Document layout analysis data
════════════════════
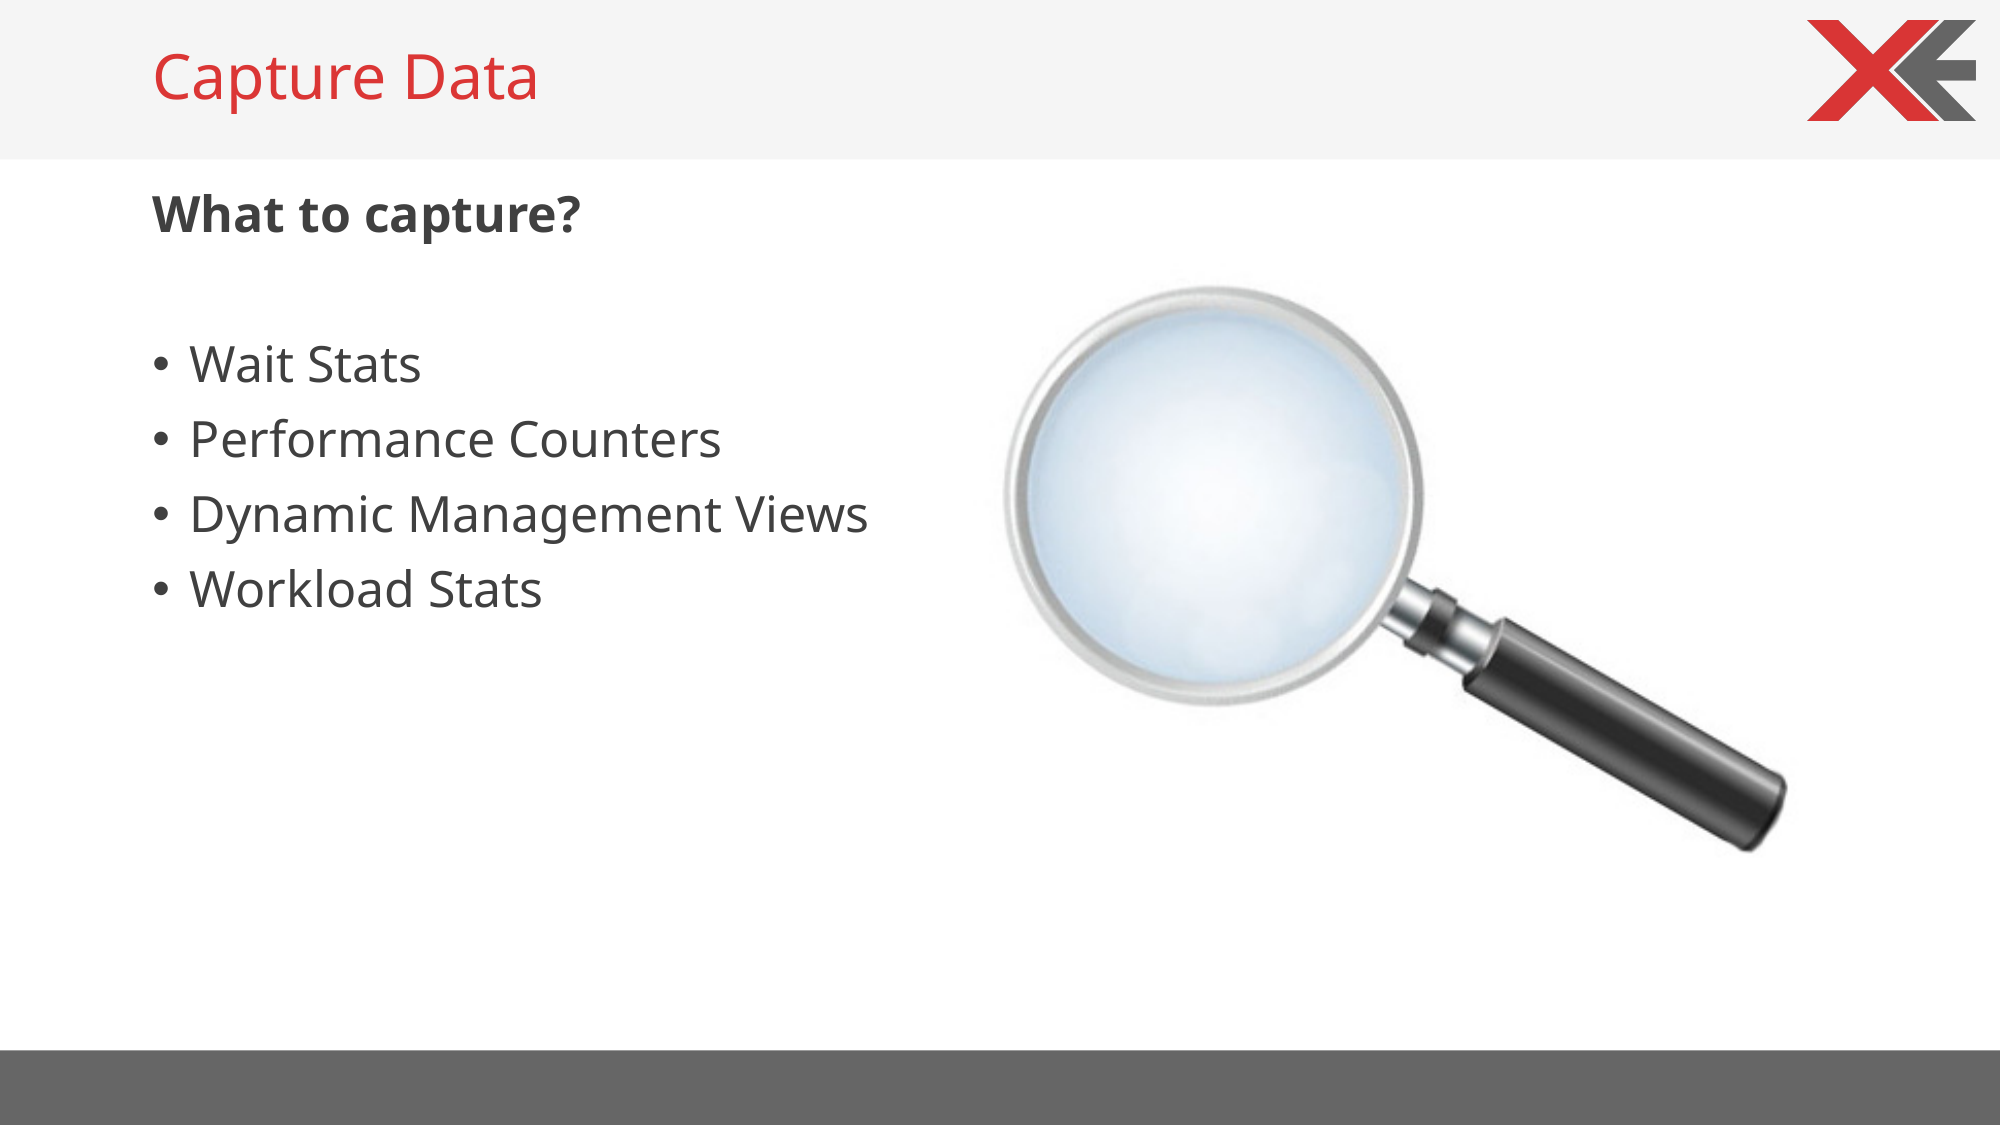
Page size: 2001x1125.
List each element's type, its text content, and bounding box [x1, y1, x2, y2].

list What to capture? Wait Stats Performance Counters Dynamic Management Views Workload Stats [137, 182, 1863, 1014]
title Capture Data [137, 6, 1725, 153]
picture [1807, 20, 1976, 121]
picture [931, 227, 1810, 917]
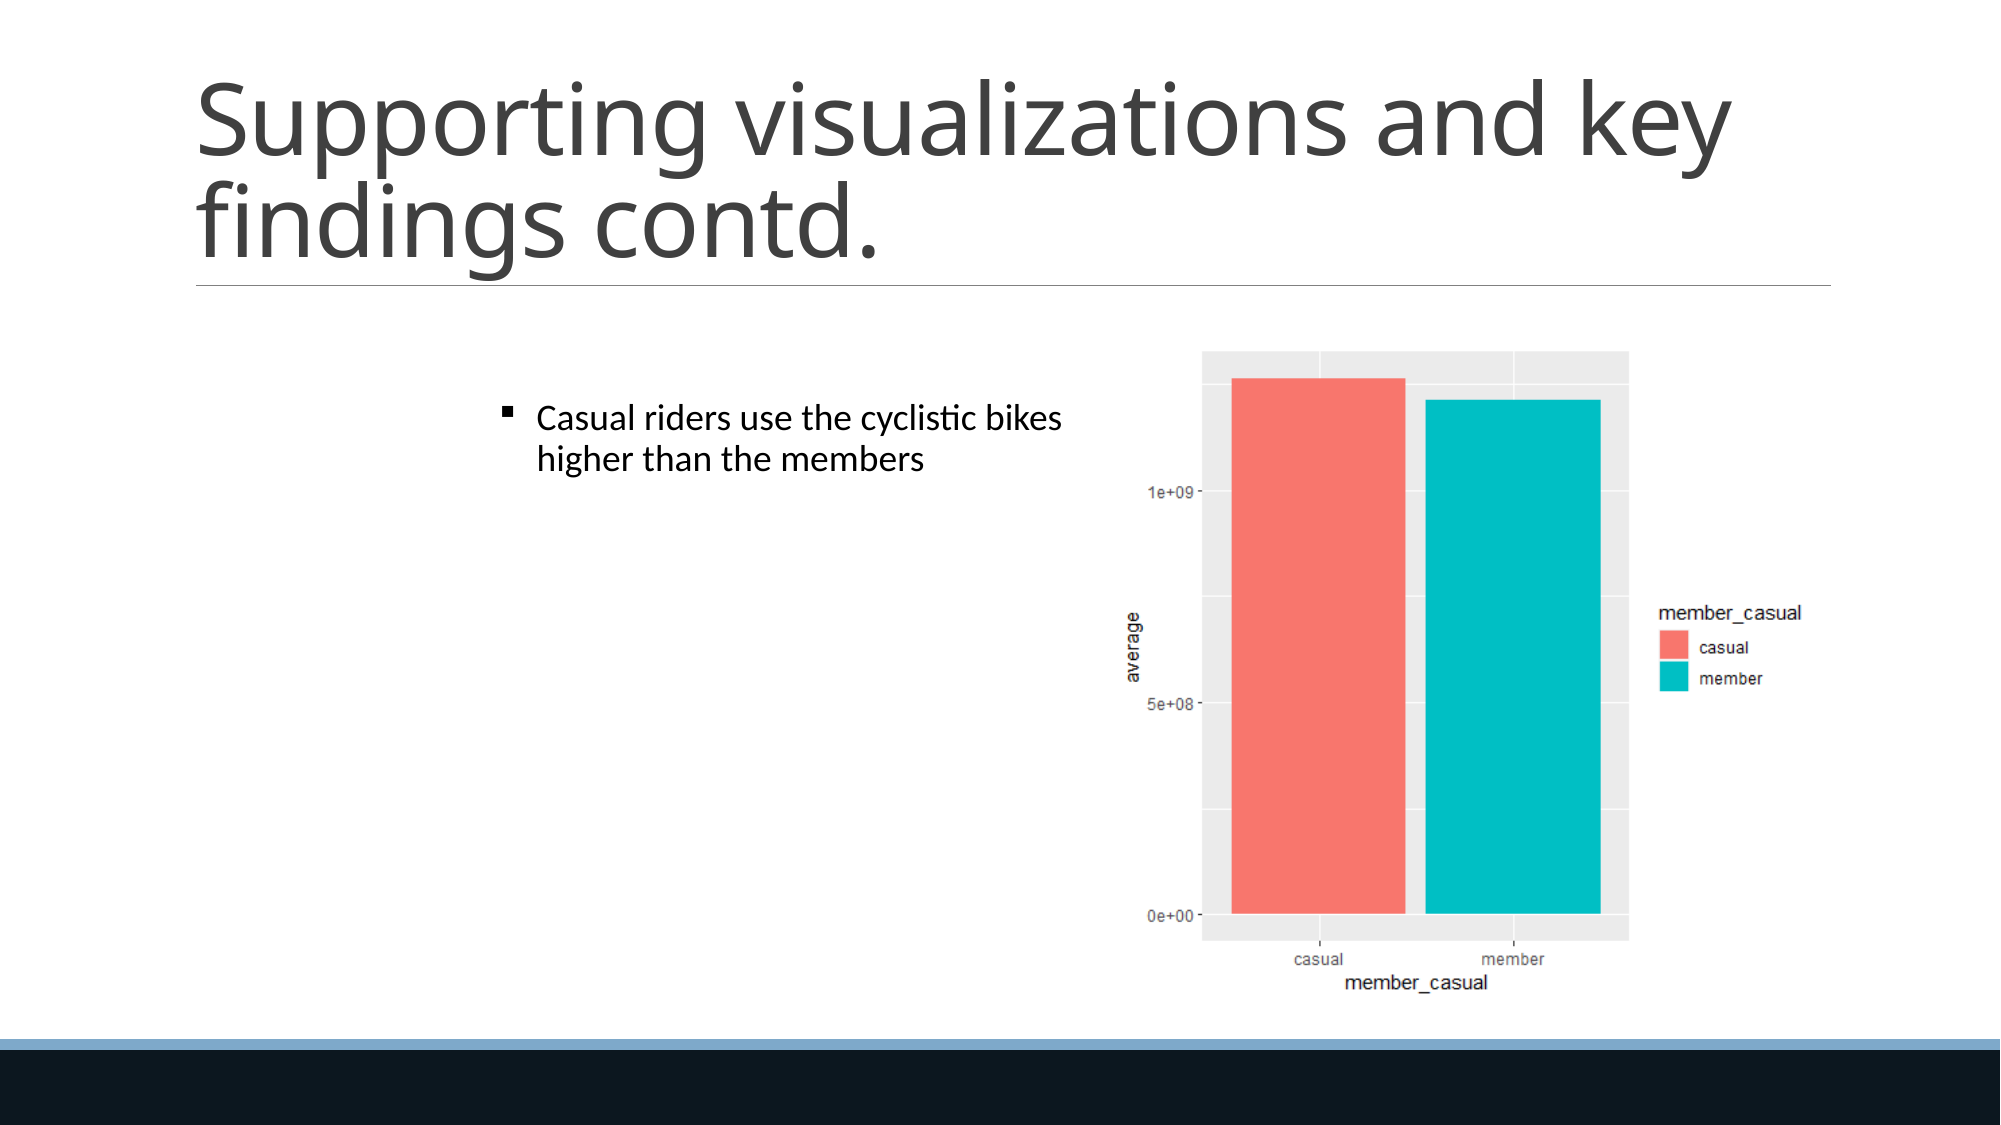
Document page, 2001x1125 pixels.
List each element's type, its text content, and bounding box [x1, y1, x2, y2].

text_box Casual riders use the cyclistic bikes higher than the members [484, 390, 1100, 1105]
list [1111, 342, 1816, 1004]
title Supporting visualizations and key findings contd. [180, 47, 1830, 285]
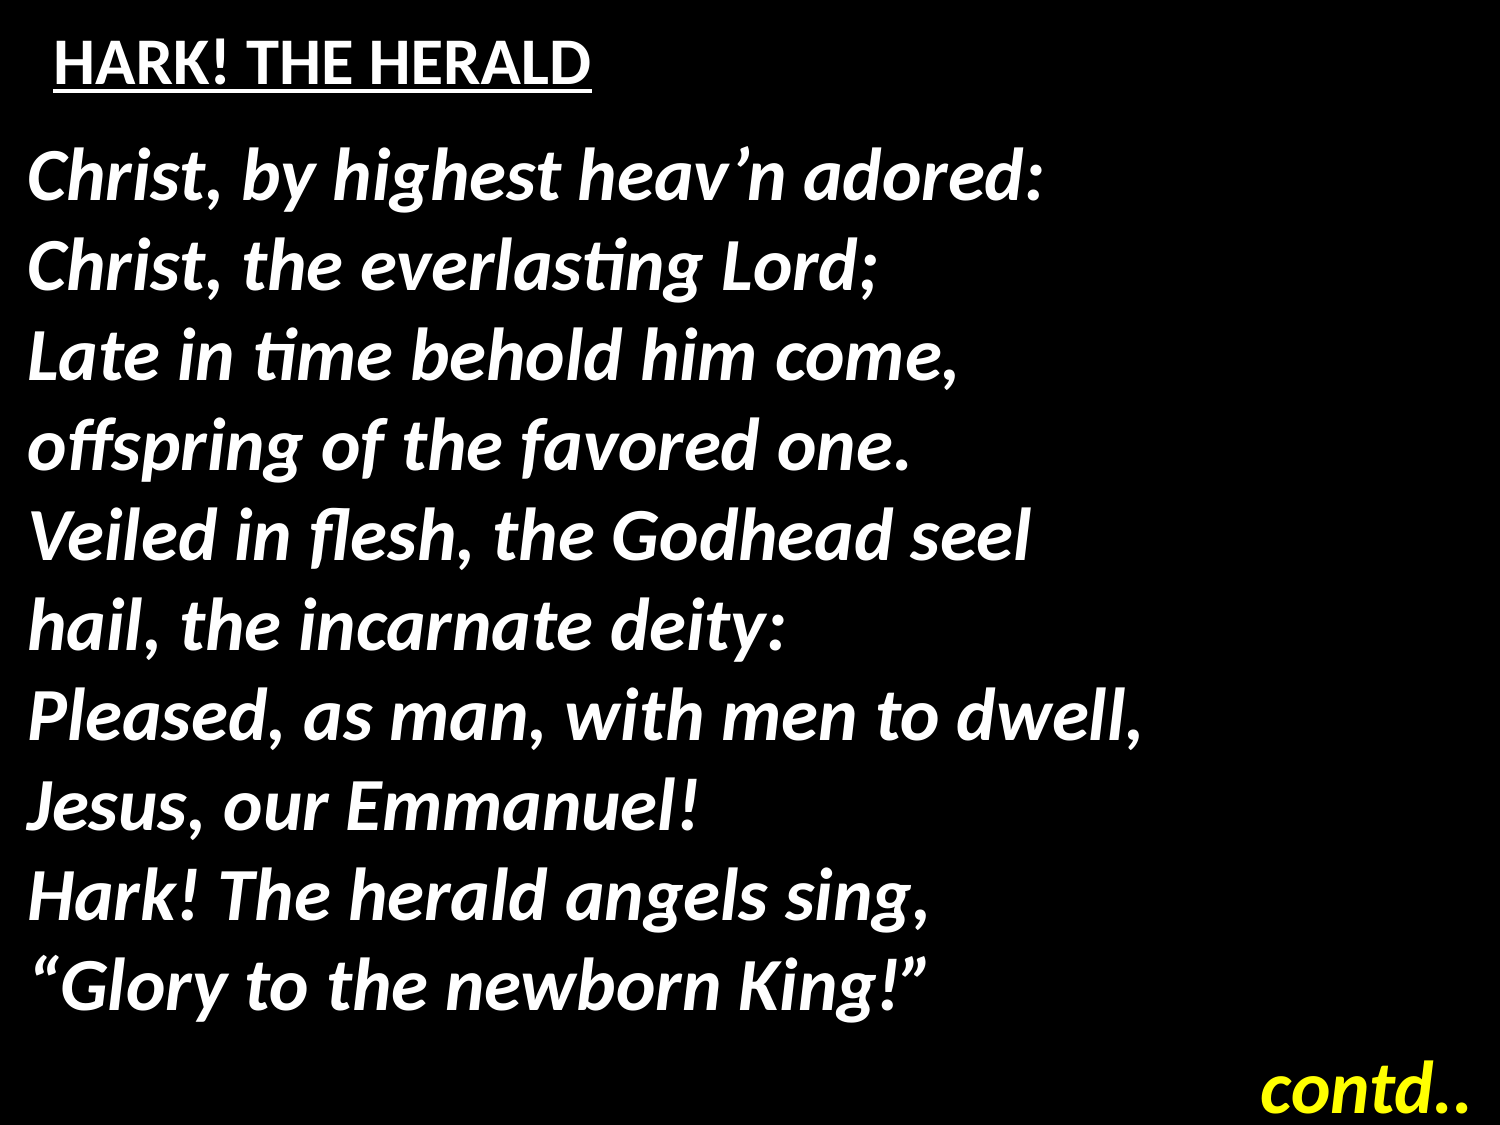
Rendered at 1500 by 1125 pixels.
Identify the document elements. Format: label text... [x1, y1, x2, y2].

text_box contd.. [1245, 1042, 1500, 1125]
list Christ, by highest heav’n adored: Christ, the everlasting Lord; Late in time behold him come, offspring of the favored one. Veiled in flesh, the Godhead seel hail, the incarnate deity: Pleased, as man, with men to dwell, Jesus, our Emmanuel! Hark! The herald angels sing, “Glory to the newborn King!” [8, 125, 1489, 1116]
title HARK! THE HERALD [10, 0, 1490, 117]
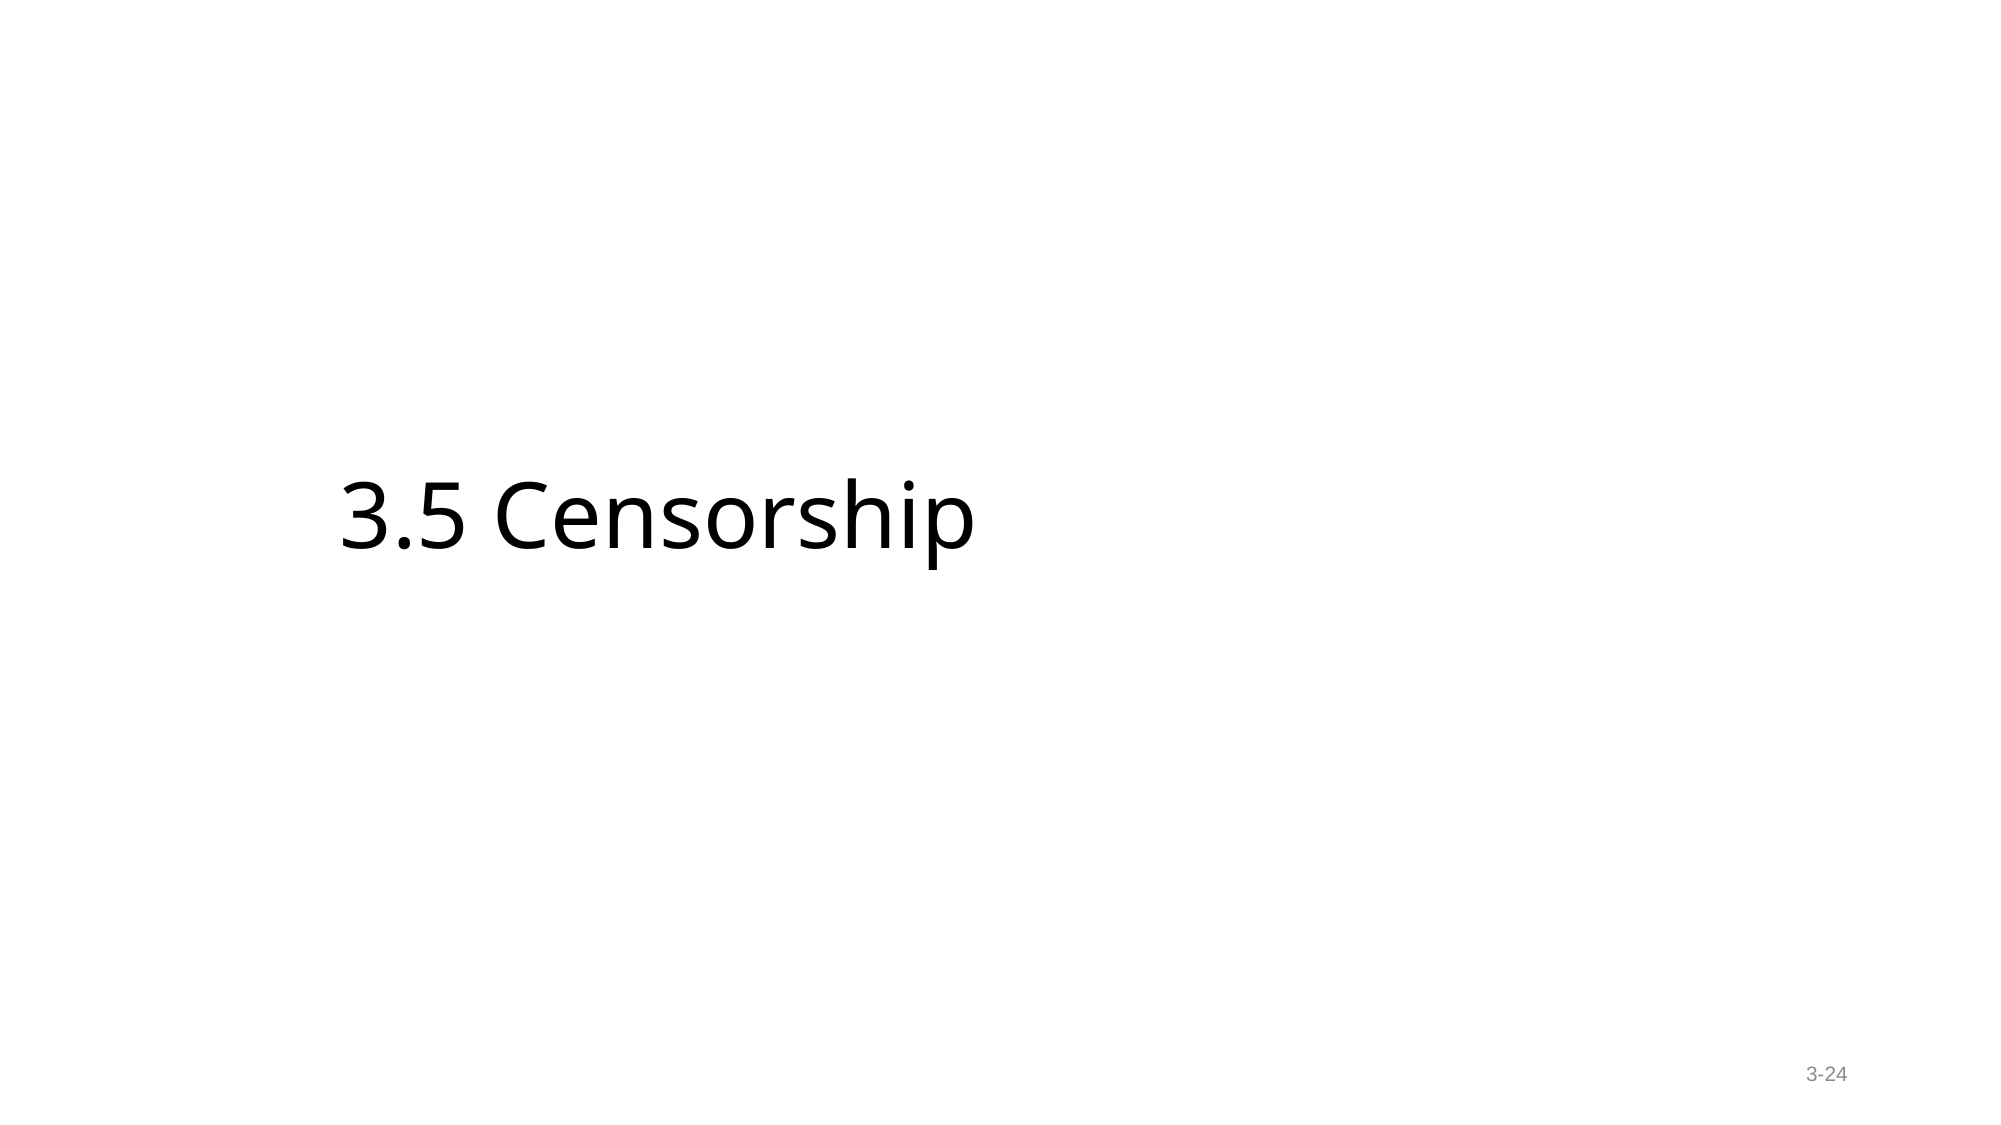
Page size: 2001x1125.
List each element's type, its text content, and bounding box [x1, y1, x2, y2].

slide_number 3-24 [1412, 1042, 1863, 1103]
title 3.5 Censorship [324, 12, 1688, 1025]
════════════════════
### Problem to work on
From the entries above, select each line containing the string "pixels".

### Written answer
Document page, 2001x1125 pixels.
Rendered at 1500 by 1125 pixels.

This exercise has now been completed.